There is nothing formally wrong with this, but using such a target state as the success metric makes us unable to explain how we acquired those target states in the first place as the product of an optimization process. This is fine for economic theory where we can assume that people have acquired preferences. But it risks confusing us when we're trying to explain how agents acquire those preferences in the first place.[8] To do so, we need to identify another success metric, such as that provided by a reward function in reinforcement learning.[9]
Why not just say that the success metric is reward? Contrary to the standard view of reward, I think that reward signals are best understood as evidence of a success metric of value rather than constitutive of it. This is analogous to how signals from our depth perception can be evidence of distance without constituting it. This won't matter to the rest of this post, though I think it is important and might elaborate on it in the future.

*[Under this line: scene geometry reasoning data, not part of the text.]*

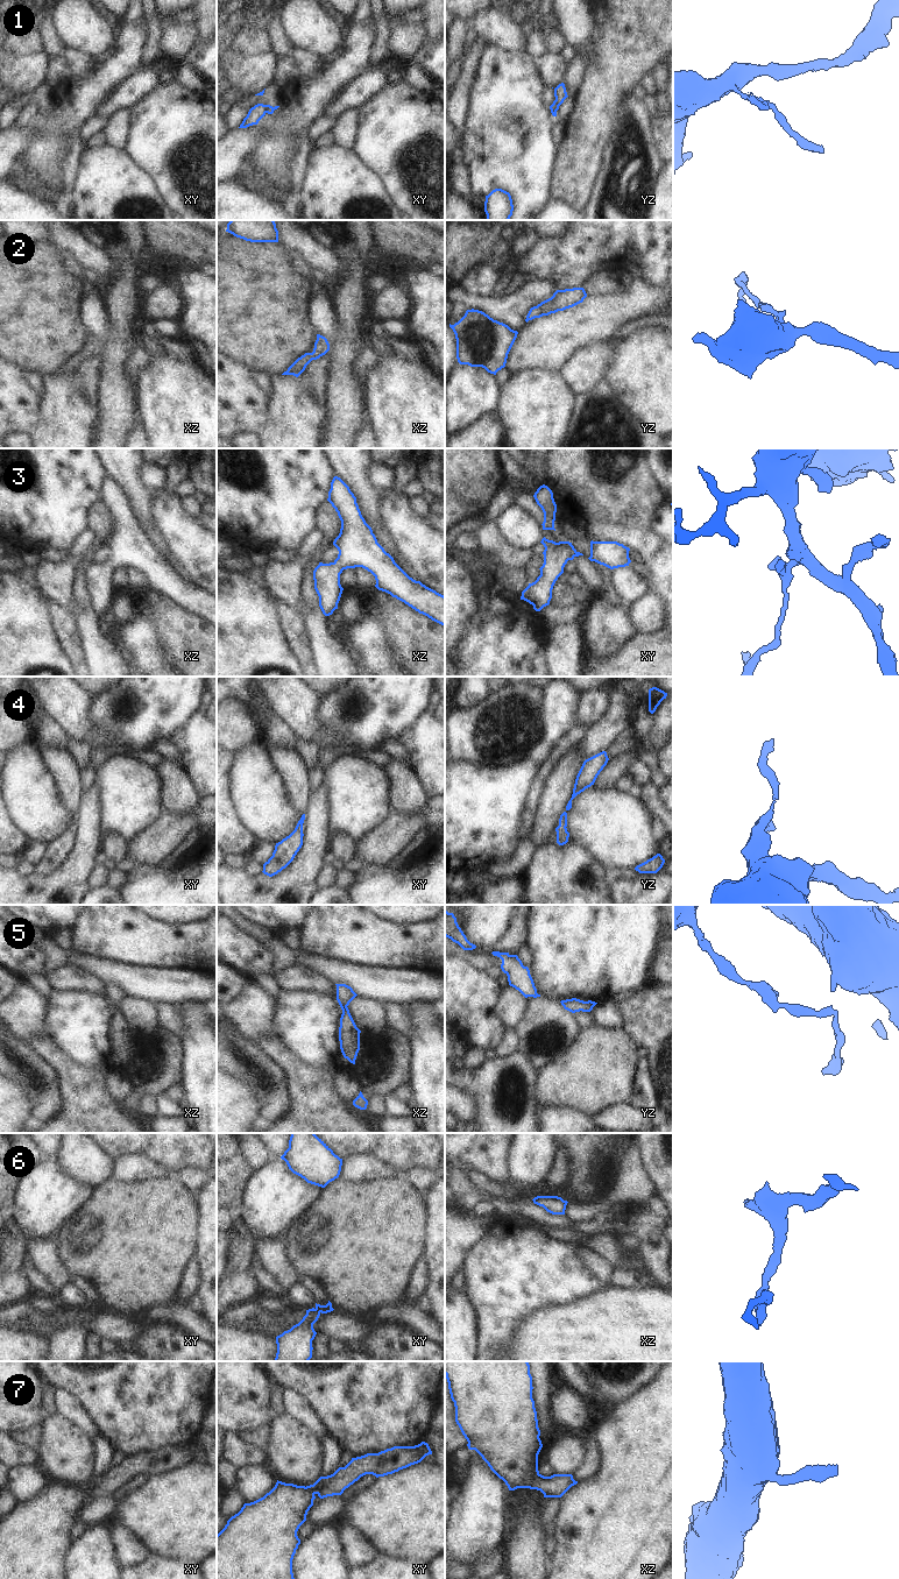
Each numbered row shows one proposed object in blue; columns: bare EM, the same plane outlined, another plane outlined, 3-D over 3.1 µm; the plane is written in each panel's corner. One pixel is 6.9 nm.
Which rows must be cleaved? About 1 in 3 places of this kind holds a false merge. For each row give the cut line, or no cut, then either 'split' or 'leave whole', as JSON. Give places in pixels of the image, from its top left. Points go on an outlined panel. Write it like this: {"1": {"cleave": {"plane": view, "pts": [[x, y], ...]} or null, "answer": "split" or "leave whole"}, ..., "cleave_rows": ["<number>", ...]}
{"1": {"cleave": {"plane": "xy", "pts": [[264, 105], [267, 112]]}, "answer": "split"}, "2": {"cleave": null, "answer": "leave whole"}, "3": {"cleave": null, "answer": "leave whole"}, "4": {"cleave": null, "answer": "leave whole"}, "5": {"cleave": null, "answer": "leave whole"}, "6": {"cleave": null, "answer": "leave whole"}, "7": {"cleave": null, "answer": "leave whole"}, "cleave_rows": ["1"]}

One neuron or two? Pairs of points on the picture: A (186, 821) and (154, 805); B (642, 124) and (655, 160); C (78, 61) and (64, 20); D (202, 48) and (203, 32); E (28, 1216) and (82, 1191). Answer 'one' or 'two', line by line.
A: two
B: one
C: two
D: two
E: one

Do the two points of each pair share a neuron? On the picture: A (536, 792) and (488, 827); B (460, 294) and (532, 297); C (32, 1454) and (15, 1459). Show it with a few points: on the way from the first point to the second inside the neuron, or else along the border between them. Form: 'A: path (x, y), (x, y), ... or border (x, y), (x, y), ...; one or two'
A: border (536, 774), (519, 827); two
B: path (478, 303), (515, 304); one
C: path (28, 1456), (19, 1456); one

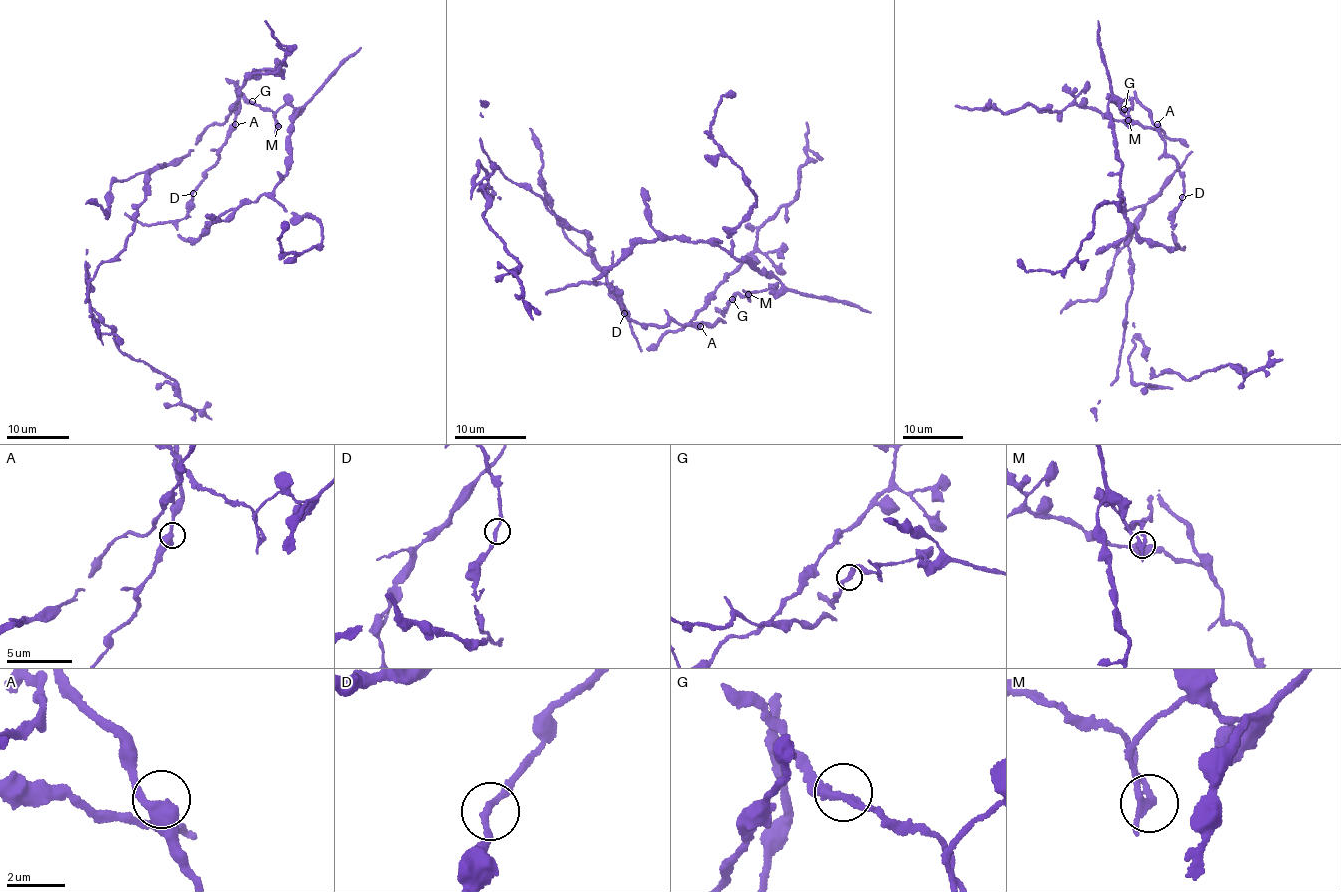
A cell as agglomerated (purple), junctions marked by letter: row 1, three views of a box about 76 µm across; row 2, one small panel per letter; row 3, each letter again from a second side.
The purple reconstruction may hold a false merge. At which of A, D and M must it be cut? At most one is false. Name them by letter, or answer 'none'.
M

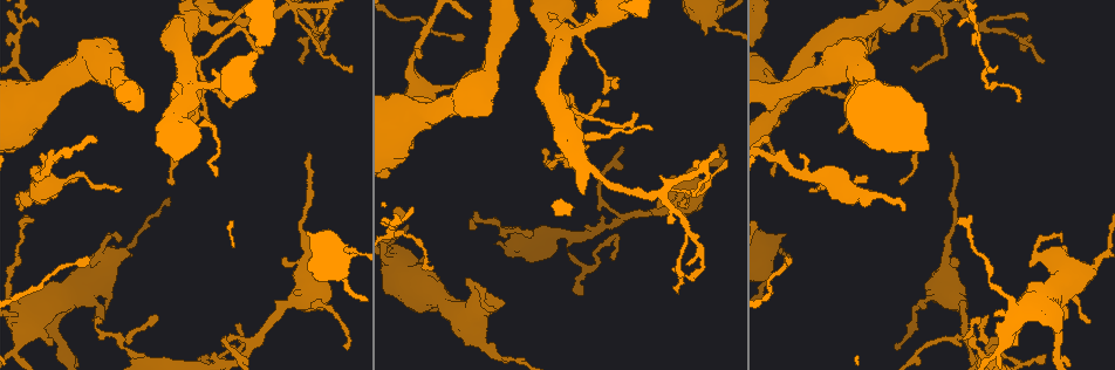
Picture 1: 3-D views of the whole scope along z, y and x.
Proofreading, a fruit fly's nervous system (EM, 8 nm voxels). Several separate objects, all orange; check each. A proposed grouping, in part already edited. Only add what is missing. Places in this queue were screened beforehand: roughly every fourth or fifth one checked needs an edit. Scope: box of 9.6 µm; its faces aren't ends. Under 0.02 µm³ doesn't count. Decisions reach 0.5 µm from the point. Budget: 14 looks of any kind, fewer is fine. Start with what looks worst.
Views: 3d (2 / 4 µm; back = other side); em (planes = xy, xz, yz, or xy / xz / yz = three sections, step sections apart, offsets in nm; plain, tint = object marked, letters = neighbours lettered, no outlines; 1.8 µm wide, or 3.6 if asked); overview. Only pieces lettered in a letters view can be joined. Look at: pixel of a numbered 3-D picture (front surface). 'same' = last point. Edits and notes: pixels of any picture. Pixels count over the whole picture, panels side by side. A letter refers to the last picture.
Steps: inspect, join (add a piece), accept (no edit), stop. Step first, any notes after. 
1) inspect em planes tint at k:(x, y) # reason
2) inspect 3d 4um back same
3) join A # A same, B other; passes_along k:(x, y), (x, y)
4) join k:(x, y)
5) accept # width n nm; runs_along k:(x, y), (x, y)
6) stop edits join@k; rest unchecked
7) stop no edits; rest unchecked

inspect em xy step 16 plain at 1:(78, 178) # an open end

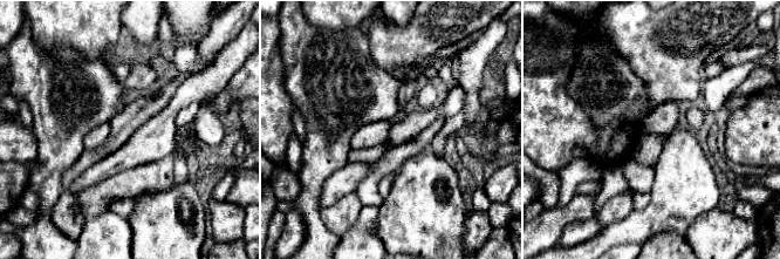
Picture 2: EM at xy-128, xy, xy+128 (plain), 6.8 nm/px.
inspect em xy step 16 letters same

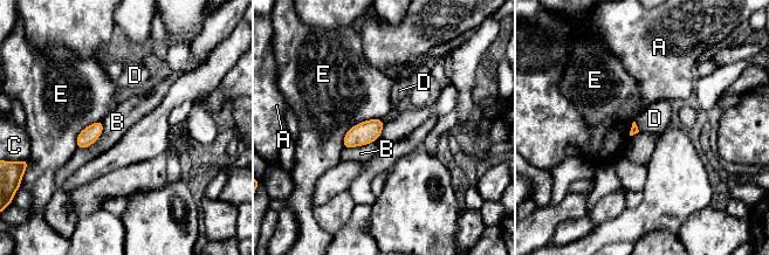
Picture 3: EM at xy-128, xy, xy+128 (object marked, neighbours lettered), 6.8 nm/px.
accept # A other, B other, C other, D other, E other; border 3:(102, 121), (102, 133), (77, 149); none of them fits

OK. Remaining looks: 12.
inspect 3d 4um at 1:(1066, 319) # stops while still wide

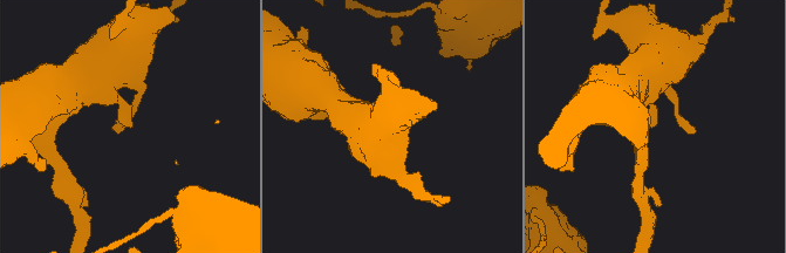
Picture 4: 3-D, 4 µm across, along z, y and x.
inspect em xy step 4 letters at 4:(651, 127)

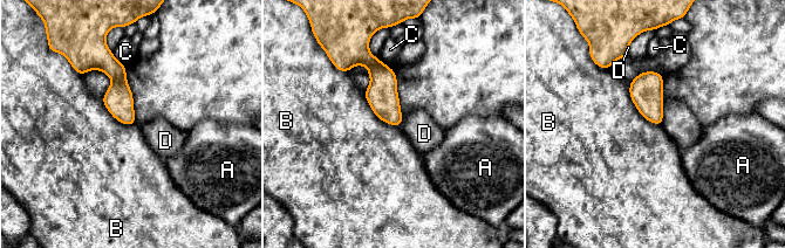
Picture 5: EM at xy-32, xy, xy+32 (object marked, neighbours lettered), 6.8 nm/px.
accept # A other, B other, C other, D other; border 5:(628, 85), (636, 110), (661, 125); no lettered piece goes on from it

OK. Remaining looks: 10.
inspect 3d 4um at 1:(657, 202) # free end

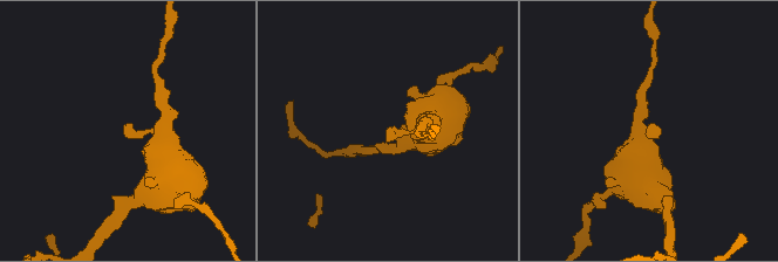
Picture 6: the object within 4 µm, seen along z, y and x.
inspect em yz step 4 tint at 6:(396, 134) # need the tissue

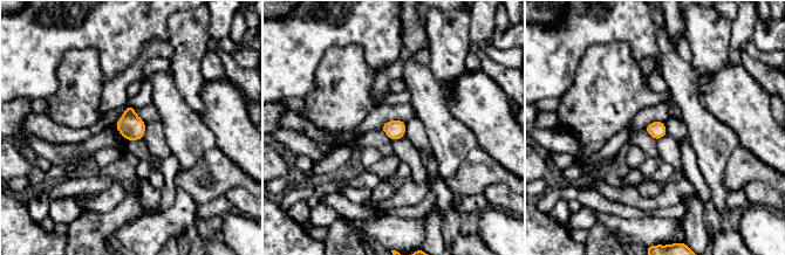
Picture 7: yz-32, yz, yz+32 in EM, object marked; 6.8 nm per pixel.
inspect em planes letters same

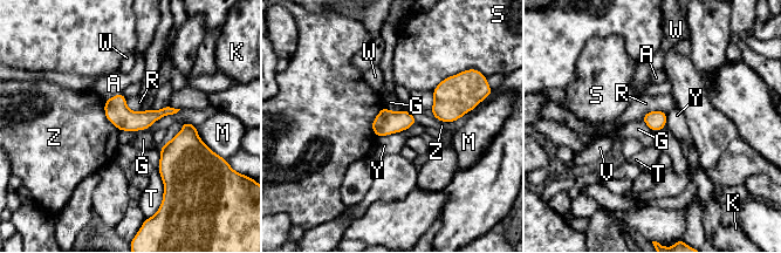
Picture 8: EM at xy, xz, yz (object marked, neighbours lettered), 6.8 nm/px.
accept # A other, G other, K other, M other, R other, S other, T other, V other, W other, Y other, Z other; border 8:(383, 106), (391, 110), (403, 109); none of them fits

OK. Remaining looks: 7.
inspect em 3.6um planes letters at 1:(709, 22) # sudden change in width

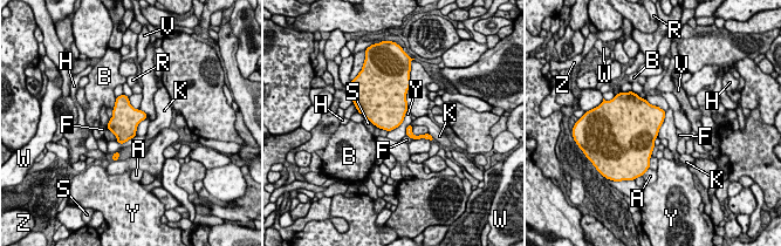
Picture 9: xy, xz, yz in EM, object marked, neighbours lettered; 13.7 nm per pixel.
accept # width 380 nm; A other, B other, F other, H other, K other, R other, S other, V other, W other, Y other, Z other; none of them fits

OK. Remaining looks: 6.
inspect em planes tint at 1:(230, 23)

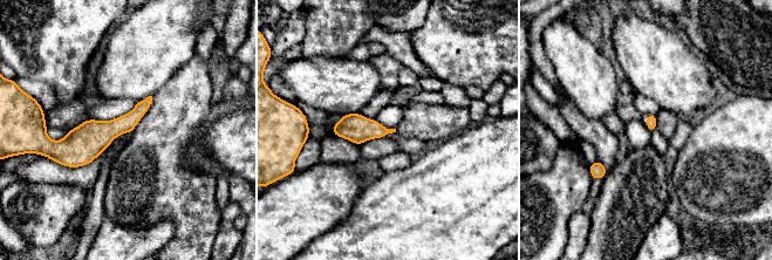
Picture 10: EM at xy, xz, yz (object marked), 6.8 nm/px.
inspect em planes letters same # see the neighbours

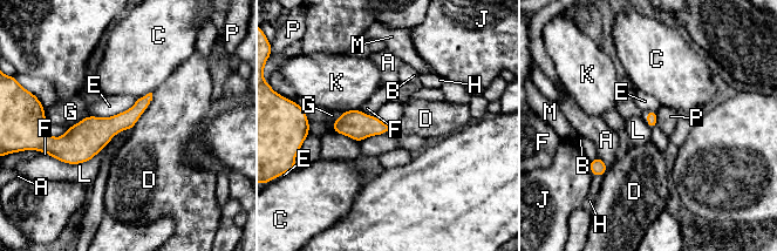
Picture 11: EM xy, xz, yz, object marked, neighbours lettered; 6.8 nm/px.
accept # longest_contact L 400 nm; A other, B other, C other, D other, E other, F other, G other, H other, J other, K other, L other, M other, P other; no lettered piece goes on from it

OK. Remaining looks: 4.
inspect 3d 4um at 1:(216, 174) # thin end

It is natural to propose that reward misspecification occurs when the success metric fails to capture the trainer's intended target states. I think this is confused. Ultimately, what the trainer cares about is just whether the agent's target states matches theirs, however they get there. As Singh et al. (2010) have argued, the most effective signal for achieving that is not always the one most closely matching the intended target states.
This is equivalent to pursuing a maximally greedy strategy.
Of course, drawing this distinction is misleading in the sense that, for continually learning agents, this is just one continuous optimization process.
This is a simplification: Agents can infer new ways to achieve such target states. We return to this point below when talking about terminal and instrumental goals.
For some representative papers, see Assad & Padoa-Schioppa (2006), Levy & Glimcher (2012), and Ballesta et al. (2020). See Hayden & Niv (2021) for criticism and Sripada (2024) for a defense.
Sinhababu (2017) is a representative example.
A notable exception to this is Stigler & Becker (1977) who recognize that basic utilities must be conceived of as something more akin to innate tastes than learned preferences.
The distinction that Mikulik was arguing for in Utility ≠ Reward is very similar to what I am defending here. The main difference is that I take utility (on his understanding) and reward to be instances of target states and success metrics respectively. However, I think it is helpful to have these more general categories, especially since "utility" often refers to something playing both roles.